The XX Factor

Learning To Spot the Photoshop 

Examples of Photoshopped images collected by Dartmouth researcher Hany Farid.

When’s the last time you saw an un-Photoshopped picture of a celebrity? Maybe longer ago than you think. I’d never really looked at before-and-after Photoshopped images before, so my visit to the website created by Dartmouth researchers to demonstrate their new Photoshop-revealing tool was, well, revealing. Never again will I marvel at how good Kim Cattrall looks for her age—at least, not in a magazine spread. 

The Dartmouth students and their professor developed a tool and system (described on Mashable) to create a “Photoshop rating” for any given image, so that a heavily edited image would get a five, while something untouched would be a zero. Can you imagine a world in which every advertising image or magazine fashion shoot carried, in effect, a warning level, with a “five” standing for the concept “no one really looks like this?” 
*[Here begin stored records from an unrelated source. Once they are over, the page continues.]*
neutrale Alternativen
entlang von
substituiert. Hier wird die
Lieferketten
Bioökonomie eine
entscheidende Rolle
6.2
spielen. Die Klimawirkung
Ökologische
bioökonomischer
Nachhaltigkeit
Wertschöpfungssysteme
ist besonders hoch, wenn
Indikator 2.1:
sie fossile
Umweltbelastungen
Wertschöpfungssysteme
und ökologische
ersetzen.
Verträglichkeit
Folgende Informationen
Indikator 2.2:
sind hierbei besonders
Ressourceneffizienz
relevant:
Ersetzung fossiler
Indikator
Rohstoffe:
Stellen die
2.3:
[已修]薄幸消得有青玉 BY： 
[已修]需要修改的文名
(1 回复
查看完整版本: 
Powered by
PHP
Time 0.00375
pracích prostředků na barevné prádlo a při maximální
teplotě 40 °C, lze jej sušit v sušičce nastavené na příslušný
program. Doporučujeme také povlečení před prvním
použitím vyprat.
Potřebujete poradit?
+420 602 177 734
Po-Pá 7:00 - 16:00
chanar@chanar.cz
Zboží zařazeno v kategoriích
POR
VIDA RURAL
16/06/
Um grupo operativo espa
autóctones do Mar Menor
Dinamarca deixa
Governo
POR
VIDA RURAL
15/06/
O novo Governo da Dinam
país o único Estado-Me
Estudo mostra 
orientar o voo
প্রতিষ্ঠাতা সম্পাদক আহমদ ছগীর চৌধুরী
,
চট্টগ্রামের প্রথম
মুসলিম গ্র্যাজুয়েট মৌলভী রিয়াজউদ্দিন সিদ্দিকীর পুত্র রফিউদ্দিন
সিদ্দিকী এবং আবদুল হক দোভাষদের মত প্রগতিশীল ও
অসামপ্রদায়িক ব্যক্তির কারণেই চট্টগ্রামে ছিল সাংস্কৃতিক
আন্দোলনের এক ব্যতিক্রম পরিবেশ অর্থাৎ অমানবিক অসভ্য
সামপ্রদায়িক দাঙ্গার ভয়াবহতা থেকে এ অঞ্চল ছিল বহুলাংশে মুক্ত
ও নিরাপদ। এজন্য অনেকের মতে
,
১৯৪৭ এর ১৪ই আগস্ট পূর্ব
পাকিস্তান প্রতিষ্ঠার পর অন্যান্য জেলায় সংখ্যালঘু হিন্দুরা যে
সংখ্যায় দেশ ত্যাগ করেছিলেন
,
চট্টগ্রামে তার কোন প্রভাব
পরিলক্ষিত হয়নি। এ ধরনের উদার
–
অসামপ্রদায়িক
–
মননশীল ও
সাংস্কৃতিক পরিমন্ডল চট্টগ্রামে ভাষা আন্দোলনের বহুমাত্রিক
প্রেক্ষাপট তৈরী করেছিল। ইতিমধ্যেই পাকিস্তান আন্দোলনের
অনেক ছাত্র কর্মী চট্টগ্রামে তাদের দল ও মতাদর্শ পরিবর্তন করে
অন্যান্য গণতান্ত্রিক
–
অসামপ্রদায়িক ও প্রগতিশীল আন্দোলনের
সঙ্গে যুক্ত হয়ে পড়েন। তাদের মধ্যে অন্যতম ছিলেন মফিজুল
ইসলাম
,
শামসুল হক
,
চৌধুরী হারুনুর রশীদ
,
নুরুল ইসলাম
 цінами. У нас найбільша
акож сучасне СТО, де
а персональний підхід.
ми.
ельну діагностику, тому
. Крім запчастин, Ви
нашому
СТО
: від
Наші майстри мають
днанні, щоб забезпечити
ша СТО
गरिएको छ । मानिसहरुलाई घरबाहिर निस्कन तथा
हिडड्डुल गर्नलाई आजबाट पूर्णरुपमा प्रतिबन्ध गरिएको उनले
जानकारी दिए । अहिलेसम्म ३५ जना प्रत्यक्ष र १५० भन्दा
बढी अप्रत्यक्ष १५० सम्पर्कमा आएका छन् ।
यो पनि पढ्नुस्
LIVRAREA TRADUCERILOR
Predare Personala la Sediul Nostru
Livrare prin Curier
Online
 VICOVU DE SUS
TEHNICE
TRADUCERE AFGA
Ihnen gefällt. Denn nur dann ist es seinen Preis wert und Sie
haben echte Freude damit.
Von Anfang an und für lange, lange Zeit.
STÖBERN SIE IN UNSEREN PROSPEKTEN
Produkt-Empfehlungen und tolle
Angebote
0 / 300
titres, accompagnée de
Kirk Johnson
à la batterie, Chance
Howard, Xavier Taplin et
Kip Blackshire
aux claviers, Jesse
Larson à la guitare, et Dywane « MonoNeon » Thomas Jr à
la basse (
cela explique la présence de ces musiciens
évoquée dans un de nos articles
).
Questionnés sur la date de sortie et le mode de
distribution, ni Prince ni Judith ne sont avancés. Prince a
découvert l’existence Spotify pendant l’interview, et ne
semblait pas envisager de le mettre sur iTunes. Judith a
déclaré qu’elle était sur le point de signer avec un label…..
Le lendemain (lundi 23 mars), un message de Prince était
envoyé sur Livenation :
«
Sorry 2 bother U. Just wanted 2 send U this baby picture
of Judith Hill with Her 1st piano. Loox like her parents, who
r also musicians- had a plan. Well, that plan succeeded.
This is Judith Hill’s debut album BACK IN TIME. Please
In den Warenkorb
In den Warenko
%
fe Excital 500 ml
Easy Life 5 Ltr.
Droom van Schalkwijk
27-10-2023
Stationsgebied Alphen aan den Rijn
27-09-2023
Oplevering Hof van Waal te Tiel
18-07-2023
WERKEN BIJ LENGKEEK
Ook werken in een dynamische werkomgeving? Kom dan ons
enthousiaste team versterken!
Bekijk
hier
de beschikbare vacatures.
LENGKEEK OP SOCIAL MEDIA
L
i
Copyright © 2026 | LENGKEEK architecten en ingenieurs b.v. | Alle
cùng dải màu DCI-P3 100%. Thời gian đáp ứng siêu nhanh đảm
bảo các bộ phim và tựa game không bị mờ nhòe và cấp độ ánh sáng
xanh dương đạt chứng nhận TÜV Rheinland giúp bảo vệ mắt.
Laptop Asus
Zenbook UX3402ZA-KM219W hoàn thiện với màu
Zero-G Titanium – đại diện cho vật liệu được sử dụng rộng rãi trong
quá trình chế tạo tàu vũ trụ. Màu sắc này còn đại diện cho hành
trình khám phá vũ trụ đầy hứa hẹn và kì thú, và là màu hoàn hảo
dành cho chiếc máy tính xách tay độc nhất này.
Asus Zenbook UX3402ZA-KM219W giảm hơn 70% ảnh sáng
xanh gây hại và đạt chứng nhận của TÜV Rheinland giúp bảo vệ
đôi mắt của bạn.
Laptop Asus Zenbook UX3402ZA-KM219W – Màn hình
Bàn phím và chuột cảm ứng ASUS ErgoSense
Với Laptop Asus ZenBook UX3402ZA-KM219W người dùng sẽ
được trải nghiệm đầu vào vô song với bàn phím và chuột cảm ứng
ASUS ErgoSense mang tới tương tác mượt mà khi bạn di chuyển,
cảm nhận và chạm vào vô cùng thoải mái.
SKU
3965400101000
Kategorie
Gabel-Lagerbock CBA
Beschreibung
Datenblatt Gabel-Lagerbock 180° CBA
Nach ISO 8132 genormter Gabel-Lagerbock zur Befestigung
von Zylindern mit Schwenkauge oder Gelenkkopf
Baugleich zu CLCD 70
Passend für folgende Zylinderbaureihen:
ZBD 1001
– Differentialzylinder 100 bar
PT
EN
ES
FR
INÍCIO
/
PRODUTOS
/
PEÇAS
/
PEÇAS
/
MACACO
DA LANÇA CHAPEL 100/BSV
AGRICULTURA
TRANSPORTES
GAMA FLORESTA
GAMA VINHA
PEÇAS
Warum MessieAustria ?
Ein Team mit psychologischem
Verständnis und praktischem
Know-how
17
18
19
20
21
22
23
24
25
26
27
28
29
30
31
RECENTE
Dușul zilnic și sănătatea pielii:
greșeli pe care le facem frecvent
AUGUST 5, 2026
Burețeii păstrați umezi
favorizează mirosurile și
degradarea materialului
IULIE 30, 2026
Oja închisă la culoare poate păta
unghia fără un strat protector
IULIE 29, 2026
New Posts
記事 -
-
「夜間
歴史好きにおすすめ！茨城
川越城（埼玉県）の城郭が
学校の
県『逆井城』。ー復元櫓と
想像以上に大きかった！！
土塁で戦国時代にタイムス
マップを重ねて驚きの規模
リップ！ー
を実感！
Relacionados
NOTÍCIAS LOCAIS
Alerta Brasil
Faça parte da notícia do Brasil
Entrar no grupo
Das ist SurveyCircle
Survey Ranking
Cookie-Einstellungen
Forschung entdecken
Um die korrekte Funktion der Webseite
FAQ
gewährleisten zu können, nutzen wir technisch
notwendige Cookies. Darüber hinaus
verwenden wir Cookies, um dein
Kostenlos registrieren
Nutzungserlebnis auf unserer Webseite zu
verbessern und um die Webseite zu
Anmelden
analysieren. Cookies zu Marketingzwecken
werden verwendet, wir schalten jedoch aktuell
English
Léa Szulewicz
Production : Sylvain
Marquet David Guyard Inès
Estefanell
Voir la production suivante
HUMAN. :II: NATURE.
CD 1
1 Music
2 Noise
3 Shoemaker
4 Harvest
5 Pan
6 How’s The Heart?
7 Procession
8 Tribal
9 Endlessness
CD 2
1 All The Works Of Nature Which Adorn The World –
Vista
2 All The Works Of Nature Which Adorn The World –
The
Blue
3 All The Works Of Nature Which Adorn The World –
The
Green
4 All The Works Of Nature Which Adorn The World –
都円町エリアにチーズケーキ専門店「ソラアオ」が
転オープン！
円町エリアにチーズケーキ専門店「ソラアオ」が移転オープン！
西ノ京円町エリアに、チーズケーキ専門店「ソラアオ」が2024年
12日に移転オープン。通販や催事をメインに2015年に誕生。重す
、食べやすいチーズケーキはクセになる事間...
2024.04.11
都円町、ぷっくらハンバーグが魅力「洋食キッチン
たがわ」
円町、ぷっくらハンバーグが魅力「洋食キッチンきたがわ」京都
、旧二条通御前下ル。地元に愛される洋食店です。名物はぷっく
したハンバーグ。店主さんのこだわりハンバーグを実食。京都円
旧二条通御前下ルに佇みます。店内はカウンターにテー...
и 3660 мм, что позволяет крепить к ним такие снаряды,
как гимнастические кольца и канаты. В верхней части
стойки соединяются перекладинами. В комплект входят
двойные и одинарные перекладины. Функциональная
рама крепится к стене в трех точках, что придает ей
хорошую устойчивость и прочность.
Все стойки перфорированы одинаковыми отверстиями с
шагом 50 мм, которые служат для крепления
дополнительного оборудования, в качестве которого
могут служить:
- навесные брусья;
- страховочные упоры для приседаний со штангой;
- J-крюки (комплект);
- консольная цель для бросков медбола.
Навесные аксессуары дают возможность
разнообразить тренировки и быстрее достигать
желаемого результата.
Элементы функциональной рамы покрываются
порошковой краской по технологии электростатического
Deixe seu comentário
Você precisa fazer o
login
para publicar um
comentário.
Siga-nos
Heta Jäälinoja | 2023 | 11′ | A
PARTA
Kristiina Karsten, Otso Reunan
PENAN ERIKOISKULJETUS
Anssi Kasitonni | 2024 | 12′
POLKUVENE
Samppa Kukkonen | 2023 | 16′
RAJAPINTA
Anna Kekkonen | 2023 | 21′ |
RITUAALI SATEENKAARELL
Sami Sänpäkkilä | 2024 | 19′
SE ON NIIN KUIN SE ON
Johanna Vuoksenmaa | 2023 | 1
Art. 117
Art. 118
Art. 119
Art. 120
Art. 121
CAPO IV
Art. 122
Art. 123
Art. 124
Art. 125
We’ll have to imagine it, because unfortunately you can’t just apply the tool to any image. Publishers and advertisers would have to agree to to put a rating system in place (or possibly, in Europe, have a ban imposed on them). But until that day, XOJane editor Emily McCombs offers 75 completely un-Photoshopped images of women’s bellies, sent in by readers to help change the idea that we should all meet some untouchable standard of what Margaret Wheeler Johnson at HuffPo calls “flat, blank abs.” Real world images of women. What is the Web coming to?